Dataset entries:
---+---

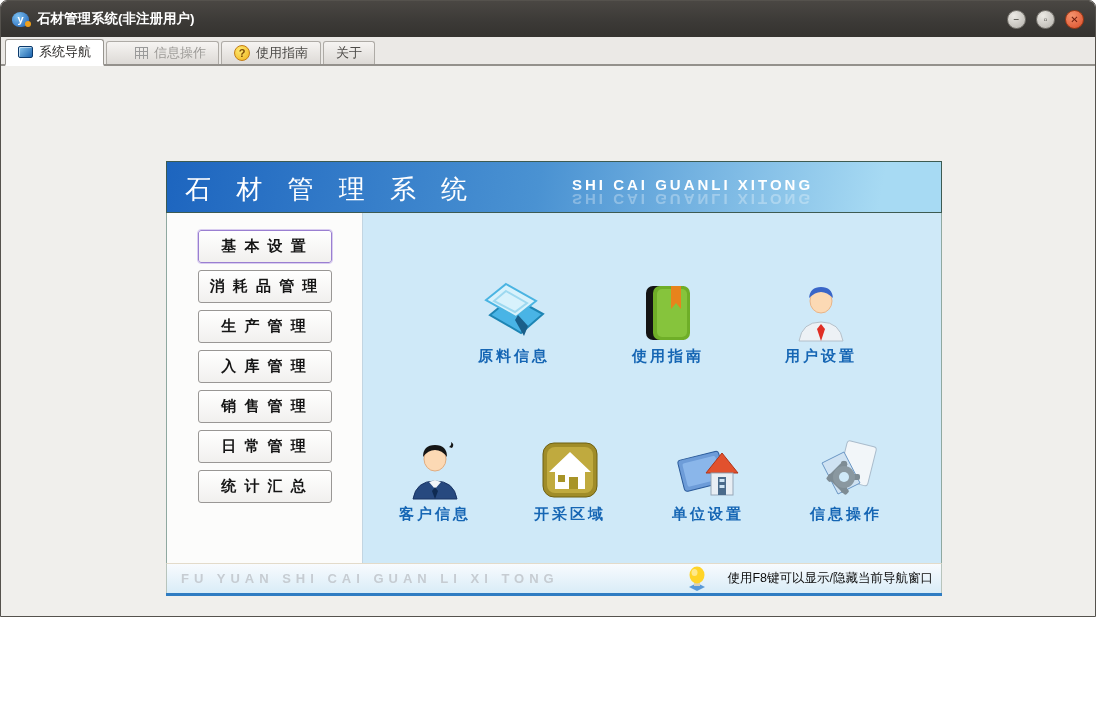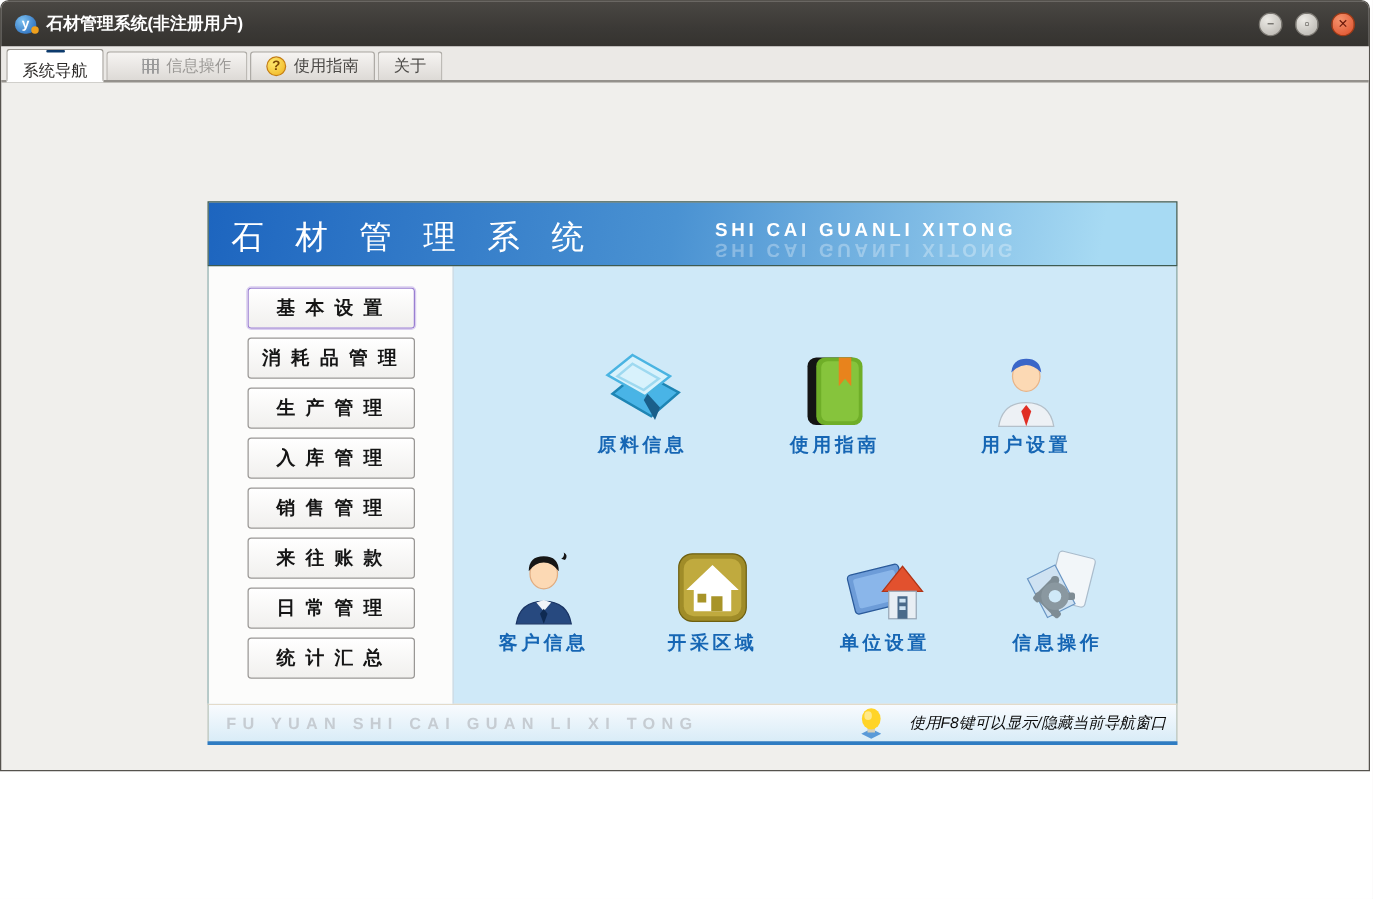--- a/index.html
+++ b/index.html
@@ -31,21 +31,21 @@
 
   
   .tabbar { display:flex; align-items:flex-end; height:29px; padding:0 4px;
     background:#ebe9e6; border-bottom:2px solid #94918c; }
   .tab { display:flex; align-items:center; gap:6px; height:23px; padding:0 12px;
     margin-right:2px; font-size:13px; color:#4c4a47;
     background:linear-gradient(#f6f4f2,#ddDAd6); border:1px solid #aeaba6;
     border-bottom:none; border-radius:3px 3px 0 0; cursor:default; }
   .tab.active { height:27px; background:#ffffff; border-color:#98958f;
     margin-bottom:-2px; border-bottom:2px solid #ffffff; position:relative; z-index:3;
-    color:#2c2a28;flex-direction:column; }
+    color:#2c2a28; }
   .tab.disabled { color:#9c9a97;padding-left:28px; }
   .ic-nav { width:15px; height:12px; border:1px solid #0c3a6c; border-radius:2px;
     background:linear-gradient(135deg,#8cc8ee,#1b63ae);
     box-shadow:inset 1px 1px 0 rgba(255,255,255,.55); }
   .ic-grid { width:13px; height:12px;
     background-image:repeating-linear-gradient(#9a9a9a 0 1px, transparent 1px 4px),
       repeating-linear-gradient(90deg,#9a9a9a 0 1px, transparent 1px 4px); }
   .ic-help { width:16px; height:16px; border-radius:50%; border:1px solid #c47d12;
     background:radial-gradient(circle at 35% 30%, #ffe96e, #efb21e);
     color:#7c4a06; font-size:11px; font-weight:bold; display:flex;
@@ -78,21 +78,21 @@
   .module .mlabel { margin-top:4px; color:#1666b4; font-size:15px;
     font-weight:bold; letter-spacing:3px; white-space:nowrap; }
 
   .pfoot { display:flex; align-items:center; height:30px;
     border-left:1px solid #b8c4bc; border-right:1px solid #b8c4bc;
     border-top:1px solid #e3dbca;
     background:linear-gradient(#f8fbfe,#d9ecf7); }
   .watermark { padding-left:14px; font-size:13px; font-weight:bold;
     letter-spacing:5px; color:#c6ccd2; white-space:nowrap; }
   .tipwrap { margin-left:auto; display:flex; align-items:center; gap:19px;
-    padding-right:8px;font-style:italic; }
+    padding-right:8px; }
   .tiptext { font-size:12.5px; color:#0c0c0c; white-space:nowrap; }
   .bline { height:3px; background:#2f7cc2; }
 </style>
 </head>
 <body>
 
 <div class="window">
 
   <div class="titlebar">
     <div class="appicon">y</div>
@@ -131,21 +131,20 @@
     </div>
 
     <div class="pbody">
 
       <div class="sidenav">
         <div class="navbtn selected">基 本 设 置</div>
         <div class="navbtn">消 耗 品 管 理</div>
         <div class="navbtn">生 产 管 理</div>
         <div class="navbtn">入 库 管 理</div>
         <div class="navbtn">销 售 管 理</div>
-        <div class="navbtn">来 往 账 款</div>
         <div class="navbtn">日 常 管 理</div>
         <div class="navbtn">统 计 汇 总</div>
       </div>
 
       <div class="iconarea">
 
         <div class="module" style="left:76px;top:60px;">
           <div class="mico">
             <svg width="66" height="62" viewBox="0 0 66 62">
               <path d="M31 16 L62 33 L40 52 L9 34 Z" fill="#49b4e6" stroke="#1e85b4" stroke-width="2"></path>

---+---

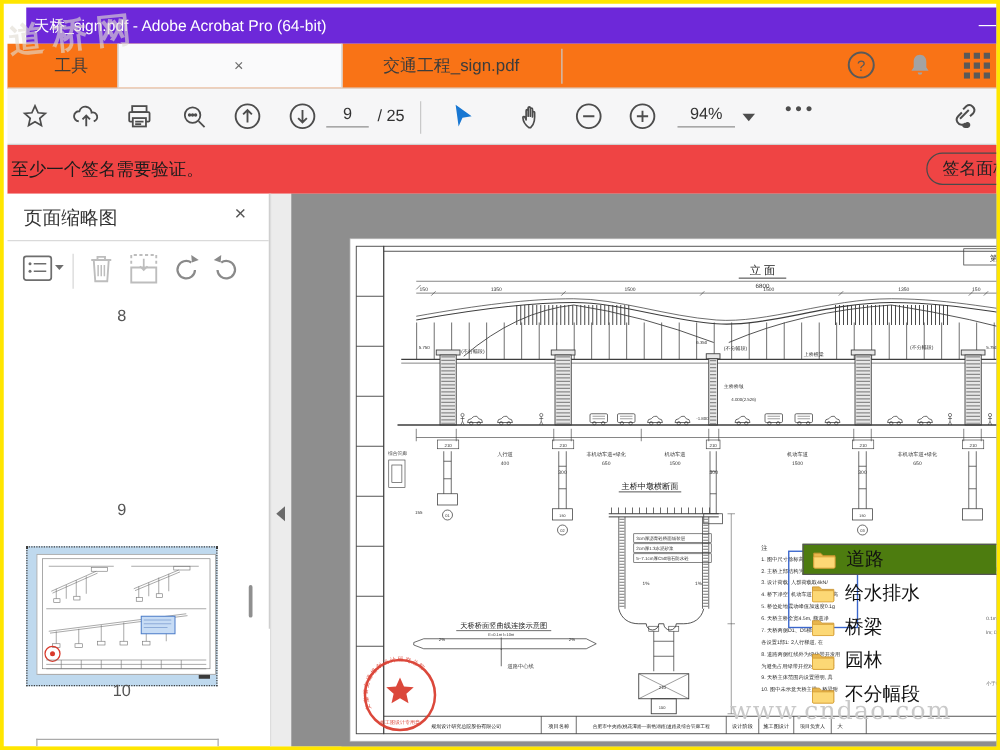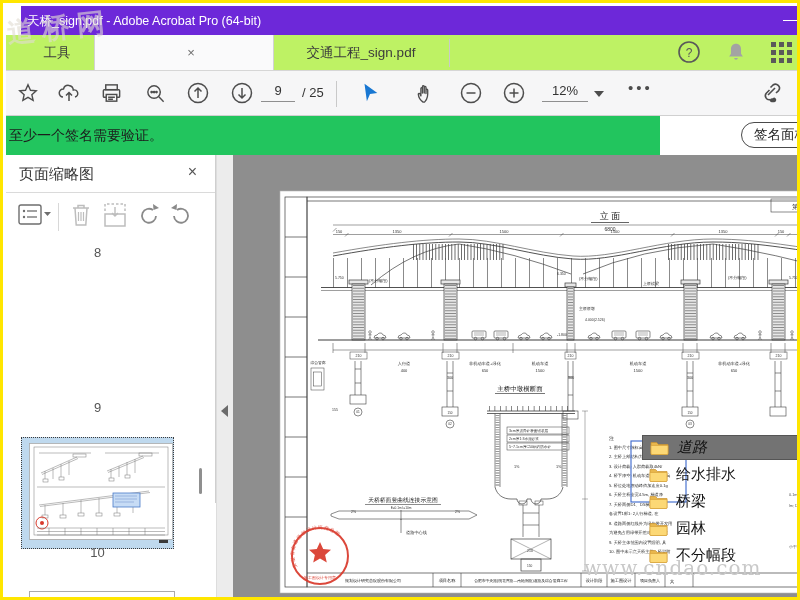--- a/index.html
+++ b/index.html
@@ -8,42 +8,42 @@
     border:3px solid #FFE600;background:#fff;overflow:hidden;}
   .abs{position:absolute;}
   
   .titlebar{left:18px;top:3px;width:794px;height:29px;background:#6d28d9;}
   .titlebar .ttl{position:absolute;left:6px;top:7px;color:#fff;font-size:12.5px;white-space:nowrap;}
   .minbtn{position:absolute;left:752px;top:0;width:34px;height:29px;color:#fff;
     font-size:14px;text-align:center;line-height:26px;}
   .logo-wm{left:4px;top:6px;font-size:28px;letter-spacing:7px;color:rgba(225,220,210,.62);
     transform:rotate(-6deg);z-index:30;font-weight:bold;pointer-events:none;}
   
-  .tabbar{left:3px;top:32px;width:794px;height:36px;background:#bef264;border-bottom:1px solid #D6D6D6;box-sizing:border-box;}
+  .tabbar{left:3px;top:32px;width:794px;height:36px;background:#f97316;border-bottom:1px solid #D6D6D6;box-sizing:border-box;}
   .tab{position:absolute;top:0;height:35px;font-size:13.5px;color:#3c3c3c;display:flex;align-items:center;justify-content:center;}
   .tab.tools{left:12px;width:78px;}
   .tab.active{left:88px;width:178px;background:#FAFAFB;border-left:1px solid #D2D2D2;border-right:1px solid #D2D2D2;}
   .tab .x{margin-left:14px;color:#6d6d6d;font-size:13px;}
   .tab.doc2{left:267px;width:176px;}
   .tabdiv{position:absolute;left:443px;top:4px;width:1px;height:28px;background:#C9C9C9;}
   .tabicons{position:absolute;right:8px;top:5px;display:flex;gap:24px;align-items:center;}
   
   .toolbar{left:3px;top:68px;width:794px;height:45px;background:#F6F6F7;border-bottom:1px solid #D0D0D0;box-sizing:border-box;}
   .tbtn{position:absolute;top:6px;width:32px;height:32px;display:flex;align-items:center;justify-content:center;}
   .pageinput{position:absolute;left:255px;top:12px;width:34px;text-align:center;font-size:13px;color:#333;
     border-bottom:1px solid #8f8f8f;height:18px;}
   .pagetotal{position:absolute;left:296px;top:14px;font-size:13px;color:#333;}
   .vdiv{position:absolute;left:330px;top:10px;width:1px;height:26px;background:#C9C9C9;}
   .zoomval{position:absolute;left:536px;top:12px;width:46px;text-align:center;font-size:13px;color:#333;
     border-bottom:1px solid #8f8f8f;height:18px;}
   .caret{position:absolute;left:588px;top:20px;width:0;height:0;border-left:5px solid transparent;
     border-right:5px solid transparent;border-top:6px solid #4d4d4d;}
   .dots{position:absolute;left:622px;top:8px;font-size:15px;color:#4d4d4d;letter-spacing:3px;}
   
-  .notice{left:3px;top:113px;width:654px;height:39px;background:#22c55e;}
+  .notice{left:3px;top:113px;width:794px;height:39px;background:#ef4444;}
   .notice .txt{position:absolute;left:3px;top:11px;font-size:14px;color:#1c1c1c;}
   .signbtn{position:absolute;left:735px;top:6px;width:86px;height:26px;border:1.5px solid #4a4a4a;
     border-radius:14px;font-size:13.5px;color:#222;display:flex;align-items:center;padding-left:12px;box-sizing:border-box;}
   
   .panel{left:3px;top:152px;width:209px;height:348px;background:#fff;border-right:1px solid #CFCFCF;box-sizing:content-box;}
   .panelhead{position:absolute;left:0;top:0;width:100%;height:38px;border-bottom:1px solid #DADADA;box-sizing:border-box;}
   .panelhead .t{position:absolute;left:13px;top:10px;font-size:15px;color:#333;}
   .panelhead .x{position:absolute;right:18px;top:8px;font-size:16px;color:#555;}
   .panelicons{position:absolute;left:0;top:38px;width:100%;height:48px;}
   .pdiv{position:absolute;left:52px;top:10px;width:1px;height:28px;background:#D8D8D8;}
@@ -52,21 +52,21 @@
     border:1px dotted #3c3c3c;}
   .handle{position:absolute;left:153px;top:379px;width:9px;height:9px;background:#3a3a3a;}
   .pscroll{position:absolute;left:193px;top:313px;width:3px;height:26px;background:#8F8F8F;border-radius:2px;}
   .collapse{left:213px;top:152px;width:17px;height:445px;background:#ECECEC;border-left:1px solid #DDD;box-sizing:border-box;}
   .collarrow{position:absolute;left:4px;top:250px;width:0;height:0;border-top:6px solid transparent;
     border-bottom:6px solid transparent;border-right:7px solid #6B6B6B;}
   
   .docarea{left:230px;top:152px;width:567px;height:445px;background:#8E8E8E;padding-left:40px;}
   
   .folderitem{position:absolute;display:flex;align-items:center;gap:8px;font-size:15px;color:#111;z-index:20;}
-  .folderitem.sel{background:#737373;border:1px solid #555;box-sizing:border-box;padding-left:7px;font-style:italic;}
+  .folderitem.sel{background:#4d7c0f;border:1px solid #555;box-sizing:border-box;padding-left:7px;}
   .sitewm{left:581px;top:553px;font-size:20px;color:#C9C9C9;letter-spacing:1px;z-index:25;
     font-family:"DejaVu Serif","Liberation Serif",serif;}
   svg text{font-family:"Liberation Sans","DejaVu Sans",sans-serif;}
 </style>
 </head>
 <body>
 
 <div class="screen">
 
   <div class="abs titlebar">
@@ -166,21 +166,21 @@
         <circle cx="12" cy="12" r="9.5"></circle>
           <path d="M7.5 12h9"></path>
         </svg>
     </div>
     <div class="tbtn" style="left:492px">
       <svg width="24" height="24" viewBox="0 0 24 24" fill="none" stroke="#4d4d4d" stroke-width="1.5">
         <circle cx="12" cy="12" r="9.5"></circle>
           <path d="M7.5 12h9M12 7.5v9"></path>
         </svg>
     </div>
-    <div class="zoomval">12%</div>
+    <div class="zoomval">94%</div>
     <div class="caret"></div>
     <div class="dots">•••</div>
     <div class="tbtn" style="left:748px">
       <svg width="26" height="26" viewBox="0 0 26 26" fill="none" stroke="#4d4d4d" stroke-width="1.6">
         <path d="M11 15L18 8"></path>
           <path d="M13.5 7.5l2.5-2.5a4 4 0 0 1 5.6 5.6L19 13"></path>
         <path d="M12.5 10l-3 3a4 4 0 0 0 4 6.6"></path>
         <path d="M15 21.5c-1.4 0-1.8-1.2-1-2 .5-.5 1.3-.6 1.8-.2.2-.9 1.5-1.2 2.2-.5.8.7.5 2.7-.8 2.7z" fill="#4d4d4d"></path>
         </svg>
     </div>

---+---

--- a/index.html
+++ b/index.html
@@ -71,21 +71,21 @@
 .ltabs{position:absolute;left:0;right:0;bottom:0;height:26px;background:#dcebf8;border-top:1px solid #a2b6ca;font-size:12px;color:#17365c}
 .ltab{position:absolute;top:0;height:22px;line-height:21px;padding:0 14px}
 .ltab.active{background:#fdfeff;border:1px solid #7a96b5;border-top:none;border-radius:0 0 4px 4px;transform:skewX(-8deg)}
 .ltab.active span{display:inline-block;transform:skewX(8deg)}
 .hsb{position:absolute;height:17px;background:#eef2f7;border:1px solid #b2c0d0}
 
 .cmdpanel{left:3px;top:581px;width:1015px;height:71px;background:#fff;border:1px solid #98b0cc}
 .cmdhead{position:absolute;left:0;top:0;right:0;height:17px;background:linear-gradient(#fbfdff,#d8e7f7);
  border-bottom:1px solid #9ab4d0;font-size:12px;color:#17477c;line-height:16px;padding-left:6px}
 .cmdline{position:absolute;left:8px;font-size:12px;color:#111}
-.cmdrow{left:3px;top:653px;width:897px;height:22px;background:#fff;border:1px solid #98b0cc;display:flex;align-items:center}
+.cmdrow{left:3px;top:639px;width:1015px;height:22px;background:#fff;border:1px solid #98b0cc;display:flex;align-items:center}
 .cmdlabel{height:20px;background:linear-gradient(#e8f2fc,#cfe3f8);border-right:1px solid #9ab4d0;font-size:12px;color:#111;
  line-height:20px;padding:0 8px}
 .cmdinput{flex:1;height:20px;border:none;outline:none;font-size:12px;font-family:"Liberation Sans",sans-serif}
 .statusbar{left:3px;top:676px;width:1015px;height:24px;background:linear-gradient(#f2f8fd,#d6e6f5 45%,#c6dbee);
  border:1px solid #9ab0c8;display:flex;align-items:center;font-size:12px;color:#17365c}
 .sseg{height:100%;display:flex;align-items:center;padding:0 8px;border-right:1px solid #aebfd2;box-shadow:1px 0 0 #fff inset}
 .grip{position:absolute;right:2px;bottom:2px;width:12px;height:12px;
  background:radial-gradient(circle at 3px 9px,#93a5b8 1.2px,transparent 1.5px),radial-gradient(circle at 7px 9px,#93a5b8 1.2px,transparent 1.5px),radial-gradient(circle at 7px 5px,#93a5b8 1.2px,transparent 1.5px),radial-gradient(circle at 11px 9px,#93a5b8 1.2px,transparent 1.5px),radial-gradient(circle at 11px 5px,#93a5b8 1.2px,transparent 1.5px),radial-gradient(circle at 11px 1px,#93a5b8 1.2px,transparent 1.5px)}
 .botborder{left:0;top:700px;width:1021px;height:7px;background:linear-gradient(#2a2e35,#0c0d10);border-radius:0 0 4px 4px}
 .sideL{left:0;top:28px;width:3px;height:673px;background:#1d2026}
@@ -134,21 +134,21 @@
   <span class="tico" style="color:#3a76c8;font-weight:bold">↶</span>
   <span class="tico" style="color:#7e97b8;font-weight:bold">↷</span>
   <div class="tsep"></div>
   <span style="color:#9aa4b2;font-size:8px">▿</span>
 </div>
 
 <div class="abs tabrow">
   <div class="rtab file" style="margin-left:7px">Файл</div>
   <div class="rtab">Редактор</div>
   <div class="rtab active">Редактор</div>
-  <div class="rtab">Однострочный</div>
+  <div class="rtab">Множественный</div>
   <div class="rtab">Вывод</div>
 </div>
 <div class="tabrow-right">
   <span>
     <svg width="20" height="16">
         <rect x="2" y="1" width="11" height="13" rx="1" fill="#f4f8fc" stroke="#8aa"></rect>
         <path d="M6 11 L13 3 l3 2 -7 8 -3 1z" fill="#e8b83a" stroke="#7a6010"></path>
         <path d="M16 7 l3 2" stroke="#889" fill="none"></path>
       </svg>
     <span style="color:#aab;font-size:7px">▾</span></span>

---+---

EXERCISE DIRECTIONS — Extract exactly and only the lines above from the line containing "margin-top:4px; color:#1666b4; font-size:15px;" through the line containing "16 L62 33 L40", both end lines included.

FINISHED TASK —
   .module .mlabel { margin-top:4px; color:#1666b4; font-size:15px;
     font-weight:bold; letter-spacing:3px; white-space:nowrap; }
 
   .pfoot { display:flex; align-items:center; height:30px;
     border-left:1px solid #b8c4bc; border-right:1px solid #b8c4bc;
     border-top:1px solid #e3dbca;
     background:linear-gradient(#f8fbfe,#d9ecf7); }
   .watermark { padding-left:14px; font-size:13px; font-weight:bold;
     letter-spacing:5px; color:#c6ccd2; white-space:nowrap; }
   .tipwrap { margin-left:auto; display:flex; align-items:center; gap:19px;
-    padding-right:8px;font-style:italic; }
+    padding-right:8px; }
   .tiptext { font-size:12.5px; color:#0c0c0c; white-space:nowrap; }
   .bline { height:3px; background:#2f7cc2; }
 </style>
 </head>
 <body>
 
 <div class="window">
 
   <div class="titlebar">
     <div class="appicon">y</div>
@@ -131,21 +131,20 @@
     </div>
 
     <div class="pbody">
 
       <div class="sidenav">
         <div class="navbtn selected">基 本 设 置</div>
         <div class="navbtn">消 耗 品 管 理</div>
         <div class="navbtn">生 产 管 理</div>
         <div class="navbtn">入 库 管 理</div>
         <div class="navbtn">销 售 管 理</div>
-        <div class="navbtn">来 往 账 款</div>
         <div class="navbtn">日 常 管 理</div>
         <div class="navbtn">统 计 汇 总</div>
       </div>
 
       <div class="iconarea">
 
         <div class="module" style="left:76px;top:60px;">
           <div class="mico">
             <svg width="66" height="62" viewBox="0 0 66 62">
               <path d="M31 16 L62 33 L40 52 L9 34 Z" fill="#49b4e6" stroke="#1e85b4" stroke-width="2"></path>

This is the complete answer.